─── Extracted material ───

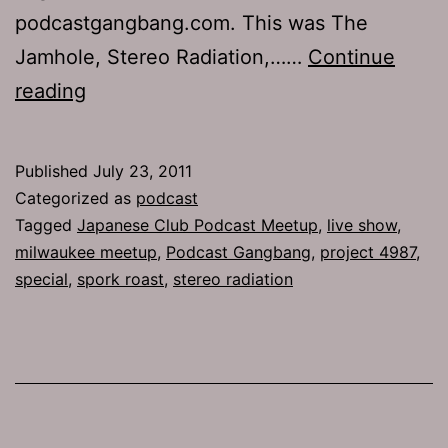
podcastgangbang.com. This was The
Jamhole, Stereo Radiation,……
Continue
Ep
reading
517.5:
Japanese
Published
July 23, 2011
Club
Categorized as
podcast
Podcast
Tagged
Japanese Club Podcast Meetup
,
live show
,
milwaukee meetup
,
Podcast Gangbang
,
project 4987
,
Meetup
special
,
spork roast
,
stereo radiation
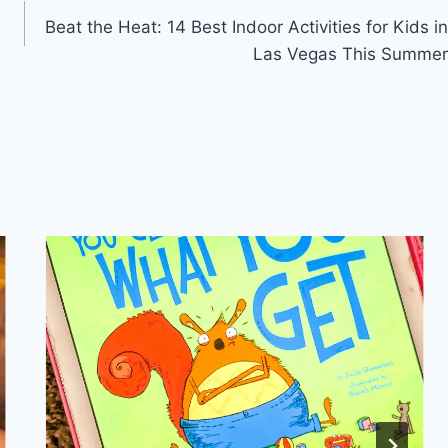
Beat the Heat: 14 Best Indoor Activities for Kids in
Las Vegas This Summer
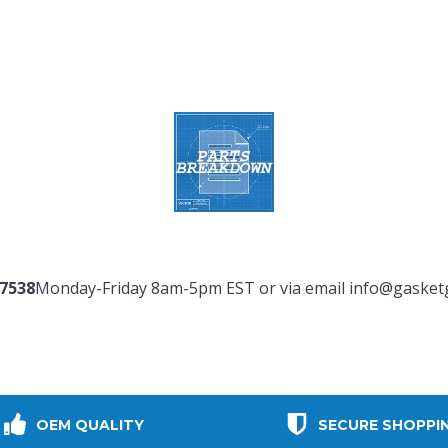
-7538
Monday-Friday 8am-5pm EST or via email
info@gasket
OEM QUALITY
SECURE SHOPPI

───

Copy all lines of the material above where the string "This" occurs.

podcastgangbang.com. This was The
Las Vegas This Summer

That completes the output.